_What to do_
Present the lines of the items as a numbered list, starting with the line that contains "Rendered at 2205 by 1241 pixels." and going on through the line that contains "picture [1779, 114, 2093, 458]", and leave out any blank lines.

_Data shown_
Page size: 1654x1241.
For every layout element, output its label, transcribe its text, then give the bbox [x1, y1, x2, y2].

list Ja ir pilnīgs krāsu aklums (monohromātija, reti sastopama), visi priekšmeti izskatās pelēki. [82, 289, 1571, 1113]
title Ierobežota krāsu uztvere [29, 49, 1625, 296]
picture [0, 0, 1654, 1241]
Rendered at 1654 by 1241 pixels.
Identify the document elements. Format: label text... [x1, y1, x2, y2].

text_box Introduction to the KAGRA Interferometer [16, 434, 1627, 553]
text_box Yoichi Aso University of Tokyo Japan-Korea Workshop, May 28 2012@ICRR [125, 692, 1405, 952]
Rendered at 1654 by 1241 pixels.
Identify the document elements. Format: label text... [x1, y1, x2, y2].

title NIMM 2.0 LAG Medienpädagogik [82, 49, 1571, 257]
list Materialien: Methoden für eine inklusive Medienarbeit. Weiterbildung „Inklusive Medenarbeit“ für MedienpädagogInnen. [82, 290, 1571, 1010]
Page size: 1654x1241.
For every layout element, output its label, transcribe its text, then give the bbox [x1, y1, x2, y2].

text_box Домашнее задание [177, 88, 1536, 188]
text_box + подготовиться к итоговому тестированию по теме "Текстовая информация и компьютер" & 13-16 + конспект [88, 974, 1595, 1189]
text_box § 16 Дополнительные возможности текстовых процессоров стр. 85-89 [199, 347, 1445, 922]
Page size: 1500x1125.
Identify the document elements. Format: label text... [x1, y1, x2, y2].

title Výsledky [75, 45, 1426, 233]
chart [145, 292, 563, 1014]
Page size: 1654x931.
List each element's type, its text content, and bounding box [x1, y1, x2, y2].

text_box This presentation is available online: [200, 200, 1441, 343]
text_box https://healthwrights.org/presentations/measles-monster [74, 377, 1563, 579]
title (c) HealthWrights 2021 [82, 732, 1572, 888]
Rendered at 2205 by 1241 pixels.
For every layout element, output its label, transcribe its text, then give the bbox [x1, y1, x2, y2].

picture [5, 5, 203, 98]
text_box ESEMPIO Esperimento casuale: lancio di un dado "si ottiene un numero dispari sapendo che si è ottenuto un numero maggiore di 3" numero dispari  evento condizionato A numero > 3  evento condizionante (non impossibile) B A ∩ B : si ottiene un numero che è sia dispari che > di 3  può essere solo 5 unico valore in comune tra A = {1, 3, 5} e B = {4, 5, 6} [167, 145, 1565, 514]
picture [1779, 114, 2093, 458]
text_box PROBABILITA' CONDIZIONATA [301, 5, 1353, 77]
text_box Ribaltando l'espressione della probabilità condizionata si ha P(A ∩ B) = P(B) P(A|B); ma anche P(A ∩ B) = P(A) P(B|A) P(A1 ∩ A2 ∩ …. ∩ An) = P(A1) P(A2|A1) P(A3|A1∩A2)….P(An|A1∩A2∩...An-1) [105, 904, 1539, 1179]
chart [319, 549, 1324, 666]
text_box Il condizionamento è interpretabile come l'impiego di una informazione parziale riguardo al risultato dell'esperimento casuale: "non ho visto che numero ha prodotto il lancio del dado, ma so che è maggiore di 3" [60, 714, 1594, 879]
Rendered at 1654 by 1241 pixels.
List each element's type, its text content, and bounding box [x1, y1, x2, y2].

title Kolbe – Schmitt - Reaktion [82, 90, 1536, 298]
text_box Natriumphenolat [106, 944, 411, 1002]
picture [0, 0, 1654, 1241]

_Result_
1. Rendered at 2205 by 1241 pixels.
2. For every layout element, output its label, transcribe its text, then give the bbox [x1, y1, x2, y2].
3. picture [5, 5, 203, 98]
4. text_box ESEMPIO Esperimento casuale: lancio di un dado "si ottiene un numero dispari sapendo che si è ottenuto un numero maggiore di 3" numero dispari  evento condizionato A numero > 3  evento condizionante (non impossibile) B A ∩ B : si ottiene un numero che è sia dispari che > di 3  può essere solo 5 unico valore in comune tra A = {1, 3, 5} e B = {4, 5, 6} [167, 145, 1565, 514]
5. picture [1779, 114, 2093, 458]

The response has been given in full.